Lenders shun the self-employed

8 mins read


Millions of self-employed workers, already facing the blight of Covid-19, are receiving harsher treatment from mortgage lenders compared to salaried employees.

Self-employed borrowers are being asked for bigger deposits, additional paperwork, with some lenders lowering the amounts they can borrow and subjecting them to longer waiting times with more frequent and rigorous questioning.

There are over five million self-employed workers in the UK, with the majority now facing tighter lending criteria and affordability rules which, according to HSBC, could remain in place well into 2022.

Self-employed workers face tighter lending criteria and affordability rules

Self-employed workers face tighter lending criteria and affordability rules 

Andrew Montlake, of mortgage broker Coreco, said: ‘It is hard not to feel sorry for the legions of self-employed people out there who are finding their path to getting a mortgage blocked by tougher underwriting and additional questions even though they may have perfectly good businesses.

‘Many lenders are lumping everyone together, no matter what industry or their background.’

NatWest is one such lender, recently introducing a separate affordability calculation for self-employed workers which is less generous than the assessment for salaried employees.

Chris Sykes, mortgage consultant at Private Finance, believes NatWest’s decision to restrict the self-employed may be partly because their applications typically take more time for the bank’s underwriters to assess. 

‘NatWest adopted a blanket approach to reduce the number of self-employed applicants it has,’ said Sykes.

‘It has specifically put a section on its mortgage affordability calculator where you have to tick yes or no for if you are self-employed or not and NatWest will lend you less if you’re self-employed compared to an employed person.’

A NatWest spokesman said: ‘We look to understand an individual customer’s circumstances so we can lend responsibly and within that we apply different maximum limits to different customer groups based on their individual risk profile.’

Self-employed workers have to provide lenders with more paperwork and undergo additional questioning in order to secure a mortgage

Self-employed workers have to provide lenders with more paperwork and undergo additional questioning in order to secure a mortgage

Last month, Metro Bank also toughened up on self-employed workers requiring more documentation from them.

The bank previously requested three months’ worth of bank statements, but is now demanding six months of statements from self-employed people.

A Metro Bank spokesman said that for a salaried employee it would require just three months’ personal bank statements and payslips as opposed to three years’ tax returns, six months’ business bank statements and three months’ personal bank statements for self-employed workers.

William Rhind, of mortgage broker Habito, said: ‘It’s a tough situation for any self-employed people looking to get a new mortgage right now.

‘There are more hoops for the self-employed to jump through with lenders than ever before.’

Pandemic income is now more important

Rhind said lenders are no longer just interested in how a self-employed person has performed over the past two to three years but also how their income has fared during the pandemic.

‘Lenders are now typically reviewing turnover in the last three to six months to see if there has been a significant change since lockdown,’ he added.

‘Unfortunately, if someone’s taken financial support from the Government, or if their business completely closed during lockdown, lenders are seeming to judge these more harshly.’

Nationwide declared last month that the maximum mortgage it is willing to offer self-employed workers is 85 per cent of a property’s value while allowing salaried employees to continue to access to its 90 per cent mortgage products.

This means, for a self-employed worker wishing to buy a £200,000 property, they will need a minimum deposit of £30,000 to qualify for a Nationwide mortgage as opposed to £20,000 for a salaried employee.

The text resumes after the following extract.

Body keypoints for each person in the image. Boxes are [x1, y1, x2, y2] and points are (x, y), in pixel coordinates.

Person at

A Nationwide spokesman said: ‘The impact of Covid-19 means that underwriting mortgages for self-employed borrowers is much more complex than before as a result of the difficulties in being able to fully assess long-term affordability in these uncertain times.

‘We are therefore temporarily aligning our maximum Loan to value for self-employed borrowers with other major lenders in the market.’

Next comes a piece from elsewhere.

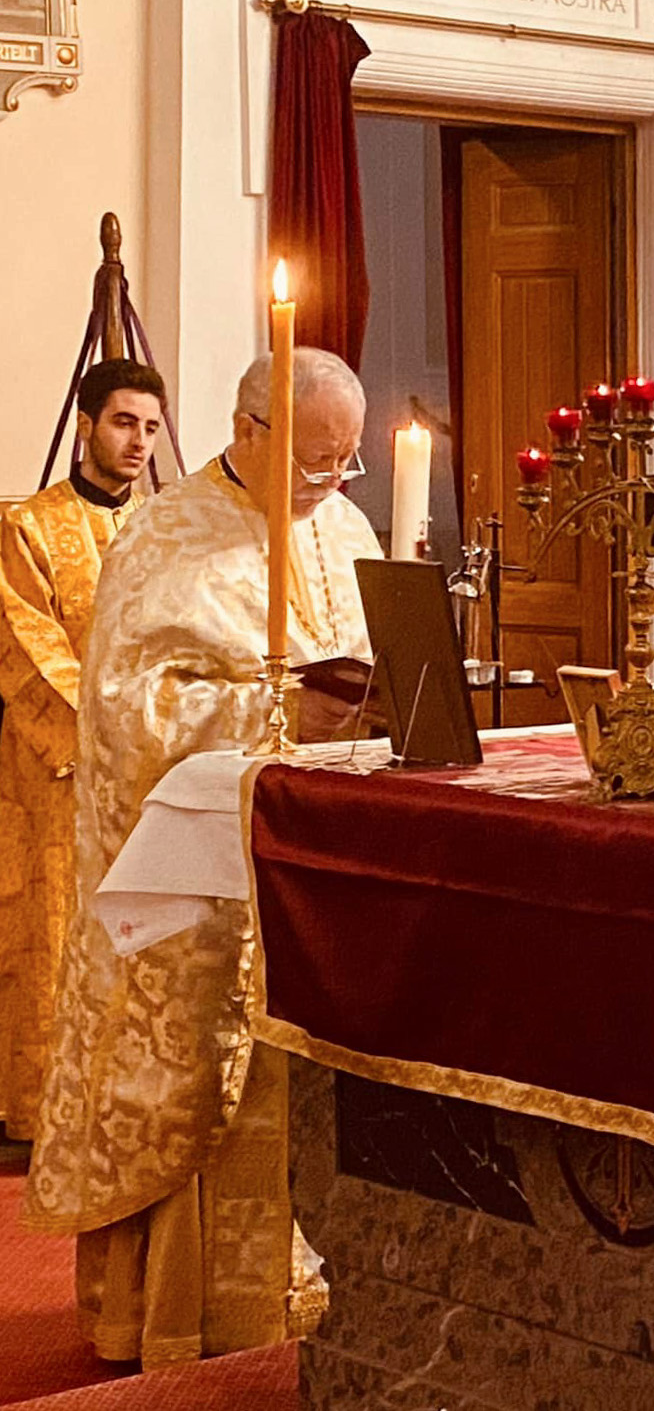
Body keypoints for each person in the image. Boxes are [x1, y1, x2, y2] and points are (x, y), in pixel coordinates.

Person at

Self-employed borrowers seeking a mortgage 

Experts advise any self-employed workers looking to get a mortgage at the moment to ensure they have the most relevant and up-to-date documentation prepared in advance of any application.

‘They will need their latest accounting figures for the year ending April 2020, their last six months’ business bank statements and a statement as to why the Covid-19 crisis has not affected them unduly,’ said Andrew Montlake.

‘A projection into the next financial year may also come in handy. Some lenders are taking a dim view of businesses which have taken bounce back loans or grants, although others understand that this is perhaps prudent business management rather than a sign that a business is in trouble.

‘As ever, different lenders are taking different approaches and while at present I would probably suggest self-employed borrowers avoid lenders such as NatWest for example, there are other options.’

Obtaining advice from an independent mortgage adviser was deemed vital for those who work for themselves. 

‘If you are looking to get a mortgage and you’re self-employed – it can be done,’ said William Rhind.

‘But getting independent advice from a whole of market mortgage broker is more important than ever.

‘Brokers will be able to present all your lender options, the timeframes expected, and what you need to provide paper-work wise.’